▶ **Exercise text**
↓
This really doesn't seem to be true. In particular, things are much worse for most fisheries over the last 25 years.


Perhaps a global or regional coalition of commercial fishing associations interested in protecting their market. Speaking for myself, I can confirm that I've reduced my intake of ocean-sourced seafood over the last decade precisely because of the increasing prevalence of micro-plastics in the food chain (which seems to be a far greater problem for ocean-sourced food than land-sourced food).

"If fishing was done on land and not miles off sea and underwater where the public can't see what's going on - I'm sure there would be much more care about how we fished and it wouldn't take a massive collapse in fish populations before something was done about it."

I think that's a but wishful. Just look at stuff like CAFOs. The majority of consumers don't give a damn as long as the price in the store is cheap enough. They're not thinking of where the stuff they're buying came from.
↑
▶ **Extracted records**
↓
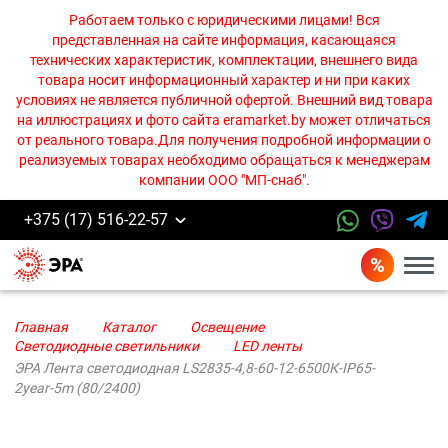
Работаем только с юридическими лицами! Вся
представленная на сайте информация, касающаяся
технических характеристик, комплектации, внешнего вида
товара носит информационный характер и ни при каких
условиях не является публичной офертой. Внешний вид товара
на иллюстрациях и фото сайта eramarket.by может отличаться
от реального товара.Для получения подробной информации о
реализуемых товарах необходимо обращаться к менеджерам
компании ООО "МП-снаб".
+375 (17) 516-22-57
Бурге
Главная
Каталог
Освещение
Светодиодные светильники
LED ленты
ЭРА Лента светодиодная LS2835-4,8-60-12-6500К-IP65-
2year-5m (80/2400)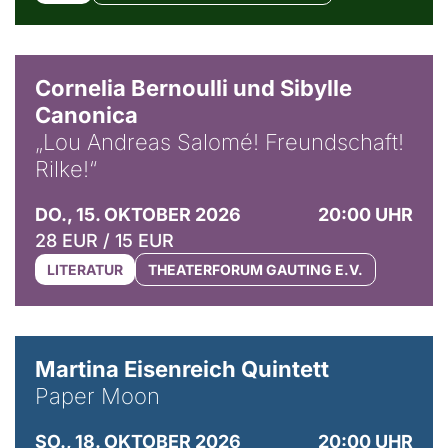
© Horst Stenzel
Cornelia Bernoulli und Sibylle
Canonica
„Lou Andreas Salomé! Freundschaft!
Rilke!“
DO., 15. OKTOBER 2026
20:00 UHR
28 EUR / 15 EUR
LITERATUR
THEATERFORUM GAUTING E.V.
© Mike Meyer
Martina Eisenreich Quintett
Paper Moon
SO., 18. OKTOBER 2026
20:00 UHR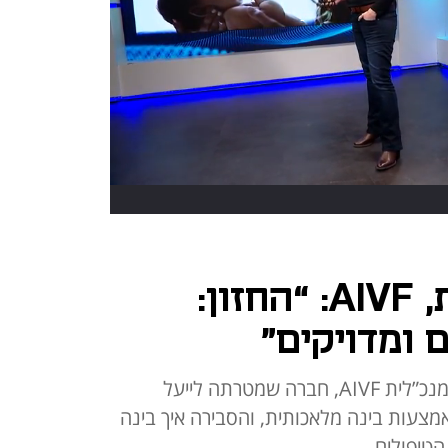
מייסדת ומנכ”לית, AIVF: “החזון:
כך אמרה דניאלה גלבוע, מייסדת ומנכ”לית AIVF, חברה שמטרתה לייעל
אמצעות בינה מלאכותית, והסבירה איך בינה
הטיפולים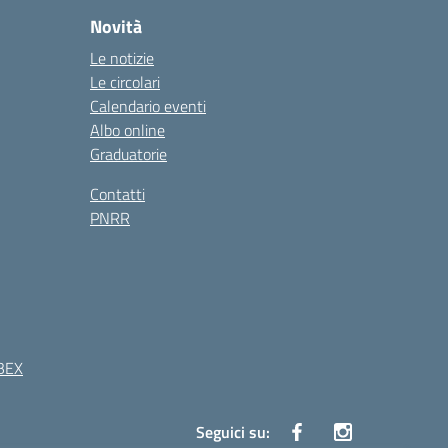
Novità
Le notizie
Le circolari
Calendario eventi
Albo online
Graduatorie
Contatti
PNRR
BEX
Seguici su: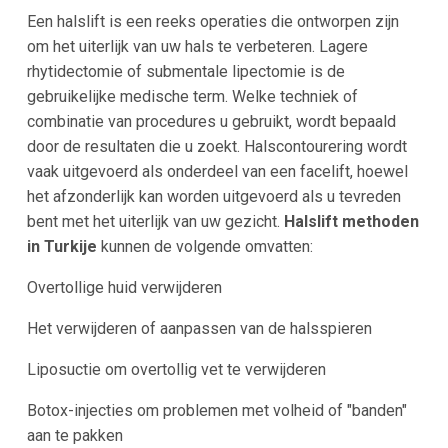
Een halslift is een reeks operaties die ontworpen zijn
om het uiterlijk van uw hals te verbeteren. Lagere
rhytidectomie of submentale lipectomie is de
gebruikelijke medische term. Welke techniek of
combinatie van procedures u gebruikt, wordt bepaald
door de resultaten die u zoekt. Halscontourering wordt
vaak uitgevoerd als onderdeel van een facelift, hoewel
het afzonderlijk kan worden uitgevoerd als u tevreden
bent met het uiterlijk van uw gezicht.
Halslift methoden
in Turkije
kunnen de volgende omvatten:
Overtollige huid verwijderen
Het verwijderen of aanpassen van de halsspieren
Liposuctie om overtollig vet te verwijderen
Botox-injecties om problemen met volheid of "banden"
aan te pakken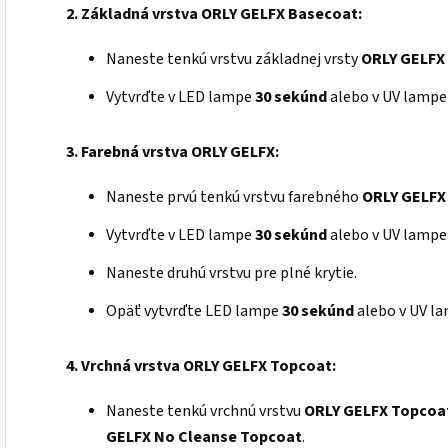
2. Základná vrstva ORLY GELFX Basecoat:
Naneste tenkú vrstvu základnej vrsty
ORLY GELFX
Vytvrďte v LED lampe
30 sekúnd
alebo v UV lamp
3. Farebná vrstva ORLY GELFX:
Naneste prvú tenkú vrstvu farebného
ORLY GELFX
Vytvrďte v LED lampe
30 sekúnd
alebo v UV lamp
Naneste druhú vrstvu pre plné krytie.
Opäť vytvrďte LED lampe
30 sekúnd
alebo v UV l
4.
Vrchná vrstva ORLY GELFX Topcoat:
Naneste tenkú vrchnú vrstvu
ORLY
GELFX
Topcoa
GELFX
No Cleanse Topcoat
.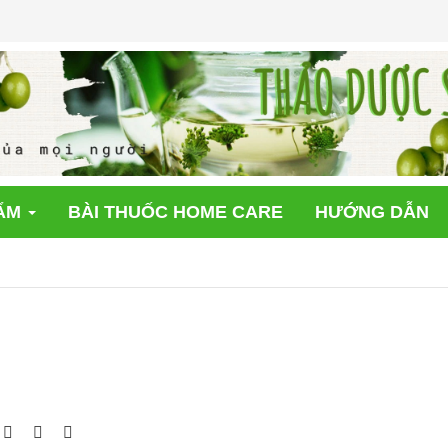
ẨM
BÀI THUỐC HOME CARE
HƯỚNG DẪN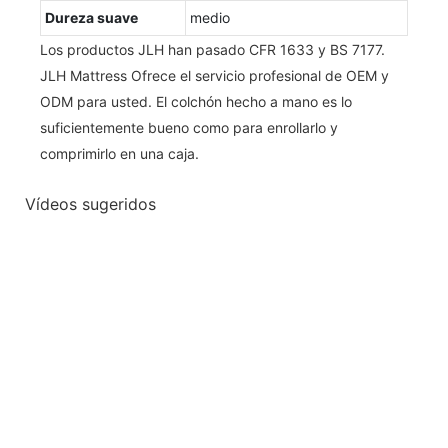
Dureza suave
medio
Los productos JLH han pasado CFR 1633 y BS 7177.
JLH Mattress Ofrece el servicio profesional de OEM y
ODM para usted. El colchón hecho a mano es lo
suficientemente bueno como para enrollarlo y
comprimirlo en una caja.
Vídeos sugeridos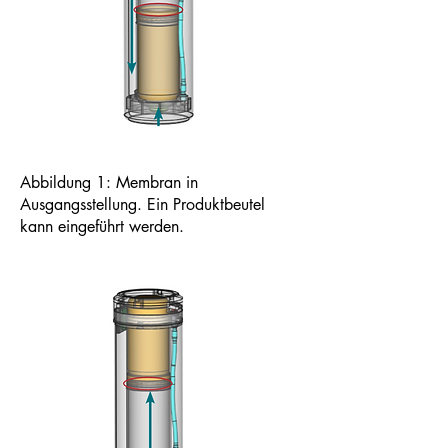
Abbildung 1: Membran in
Ausgangsstellung. Ein Produktbeutel
kann eingeführt werden.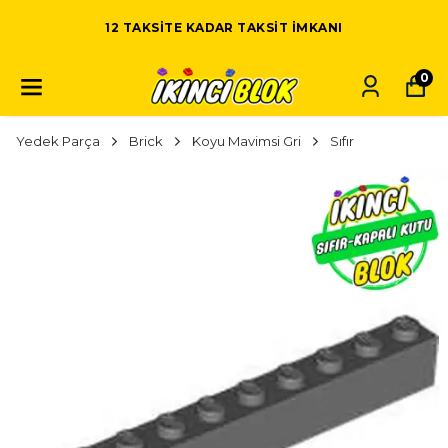
12 TAKSITE KADAR TAKSIT IMKANI
0
Yedek Parça
Brick
Koyu Mavimsi Gri
Sıfır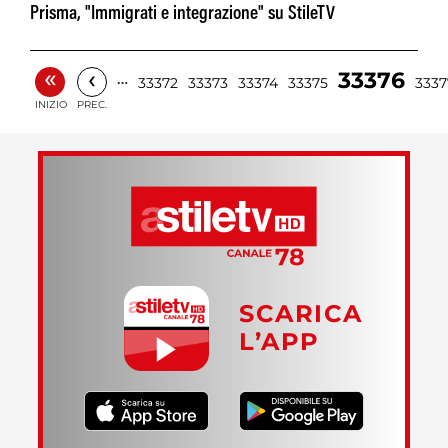
Prisma, "Immigrati e integrazione" su StileTV
«
‹
33376
…
33372
33373
33374
33375
3337
INIZIO
PREC.
SCARICA
L’APP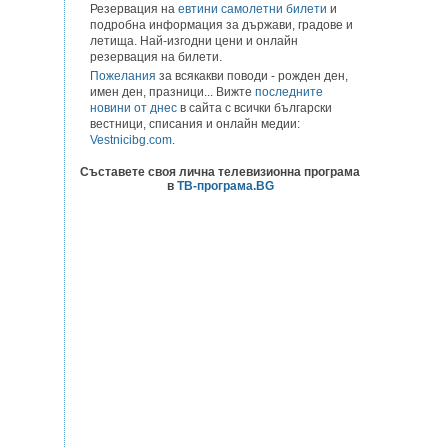
Резервация на
евтини самолетни билети
и
подробна информация за държави, градове и
летища. Най-изгодни цени и онлайн
резервация на билети.
Пожелания
за всякакви поводи - рожден ден,
имен ден, празници... Вижте
последните
новини от днес
в сайта с всички български
вестници, списания и онлайн медии:
Vestnicibg.com
.
Съставете своя лична телевизионна програма
в
ТВ-програма.BG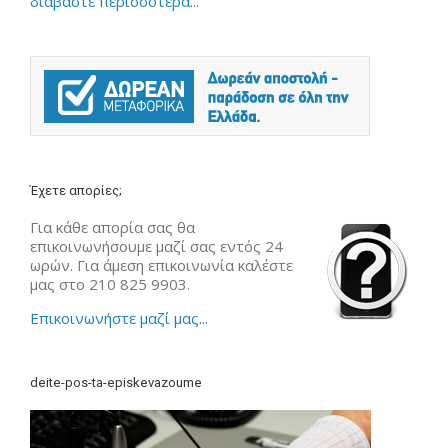
διαβάστε περισσότερα...
Έχετε απορίες;
Για κάθε απορία σας θα
επικοινωνήσουμε μαζί σας εντός 24
ωρών. Για άμεση επικοινωνία καλέστε
μας στο 210 825 9903.
Επικοινωνήστε μαζί μας...
deite-pos-ta-episkevazoume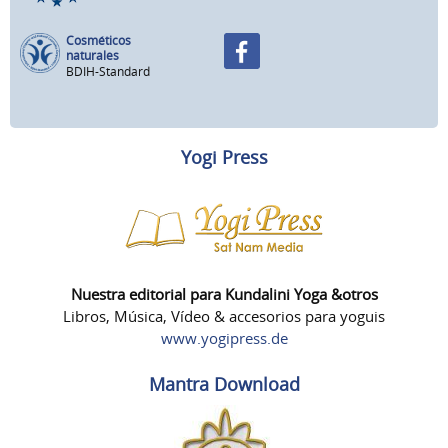
Cosméticos
naturales
BDIH-Standard
Yogi Press
Nuestra editorial para Kundalini Yoga &otros
Libros, Música, Vídeo & accesorios para yoguis
www.yogipress.de
Mantra Download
↑
▶ **What to do**
a: Extract the passage from the fishing discussion that starts at the words "Perhaps a global" and ends after "buying came from.".
b: Extend the fishing discussion by continuing from its final sentence.

▶ **Answers**
a:
Perhaps a global or regional coalition of commercial fishing associations interested in protecting their market. Speaking for myself, I can confirm that I've reduced my intake of ocean-sourced seafood over the last decade precisely because of the increasing prevalence of micro-plastics in the food chain (which seems to be a far greater problem for ocean-sourced food than land-sourced food).

"If fishing was done on land and not miles off sea and underwater where the public can't see what's going on - I'm sure there would be much more care about how we fished and it wouldn't take a massive collapse in fish populations before something was done about it."

I think that's a but wishful. Just look at stuff like CAFOs. The majority of consumers don't give a damn as long as the price in the store is cheap enough. They're not thinking of where the stuff they're buying came from.

b:
> It’s estimated that fish caught specifically for bait in Atlantic Canada and New England in the United States amounts to hundreds of millions of kilograms, but the catch is poorly tracked.

hundreds of millions of kilograms. mind boggling. What a waste of life and food.


See my comment above. Marine wildlife sanctuaries are very effective at replenishing stock.

Also, it’s not always realistic to farm fish. It’s not always possible. And the quality is often much worse given farming practices.